The firm develops ground-up office buildings and acquires existing assets it can reposition. Its fully integrated platform — acquisitions, development, leasing, and property management all run internally — allows it to source deals without relying on external operators. Cousins also selectively co-invests with institutional partners on larger development projects, typically while retaining majority ownership and leasing control.
Who are the primary tenants in Cousins buildings?
The tenant base is primarily Fortune 500 companies, large professional services firms, and technology companies demonstrating a preference for high-amenity, transit-oriented office buildings. Confirmed tenants have included Bank of America, NCR, and Amazon. The overall leased rate stood at 90.8% across same-property holdings as of its February 2025 earnings release.

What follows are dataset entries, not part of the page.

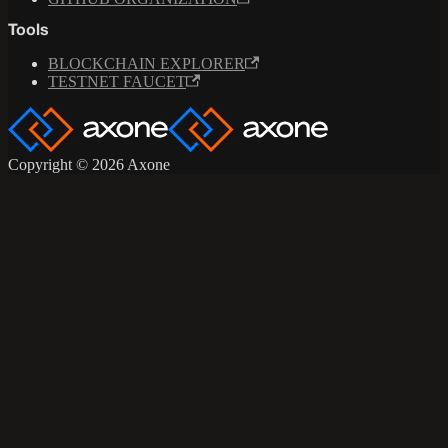
Tools
BLOCKCHAIN EXPLORER
TESTNET FAUCET
Copyright © 2026 Axone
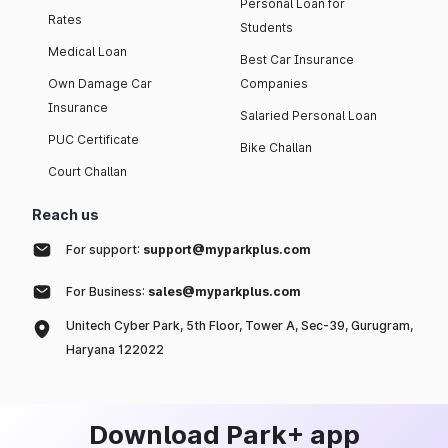
Personal Loan for
Rates
Students
Medical Loan
Best Car Insurance
Own Damage Car
Companies
Insurance
Salaried Personal Loan
PUC Certificate
Bike Challan
Court Challan
Reach us
For support:
support@myparkplus.com
For Business:
sales@myparkplus.com
Unitech Cyber Park, 5th Floor, Tower A, Sec-39, Gurugram,
Haryana 122022
Download Park+ app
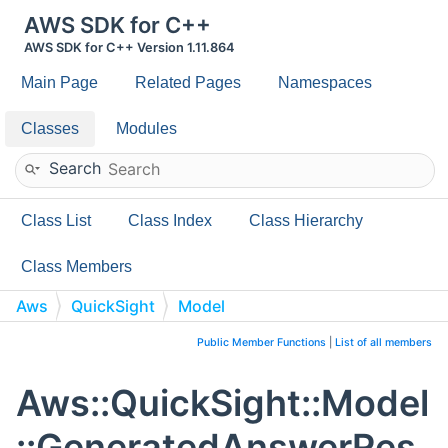
AWS SDK for C++
AWS SDK for C++ Version 1.11.864
Main Page
Related Pages
Namespaces
Classes
Modules
Search
Class List
Class Index
Class Hierarchy
Class Members
Aws
QuickSight
Model
GeneratedAnswerResult
Public Member Functions
|
List of all members
Aws::QuickSight::Model
::GeneratedAnswerRes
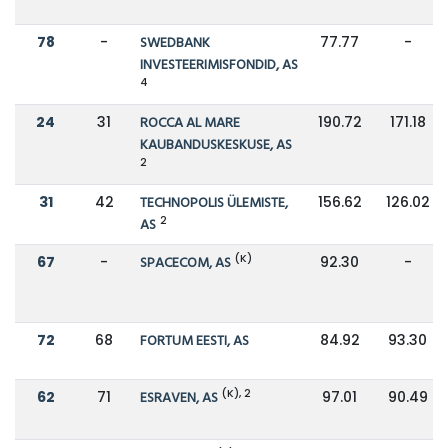
78
-
SWEDBANK
77.77
-
INVESTEERIMISFONDID, AS
4
24
31
ROCCA AL MARE
190.72
171.18
KAUBANDUSKESKUSE, AS
2
31
42
TECHNOPOLIS ÜLEMISTE,
156.62
126.02
2
AS
(K)
67
-
SPACECOM, AS
92.30
-
72
68
FORTUM EESTI, AS
84.92
93.30
(K), 2
62
71
ESRAVEN, AS
97.01
90.49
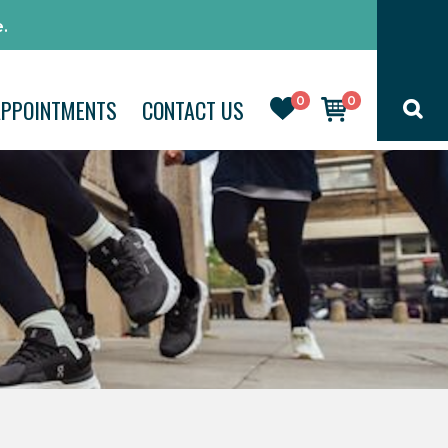
.
0
0
APPOINTMENTS
CONTACT US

Is Cousins Properties still run by the founding family?
No. Tom Cousins, who founded the company in 1958, passed away in 2020. The firm has long been institutionally managed. Colin Connolly has served as President and CEO since 2019, having joined Cousins in 2013 after previous roles at Hines.
What is Cousins' approach to leverage?
Cousins maintains an investment-grade balance sheet and has historically funded development and acquisitions through a mix of equity, property-level debt, and its revolving credit facility. The firm targets a net debt-to-EBITDA ratio consistent with investment-grade office REIT peers, though it does not publicly disclose a fixed target ratio.
Does Cousins Properties have any activity in single-family or residential?
No. The firm sold its residential land division in the mid-2000s and has since operated exclusively as a commercial office owner. It has no current plans to re-enter residential development or investment.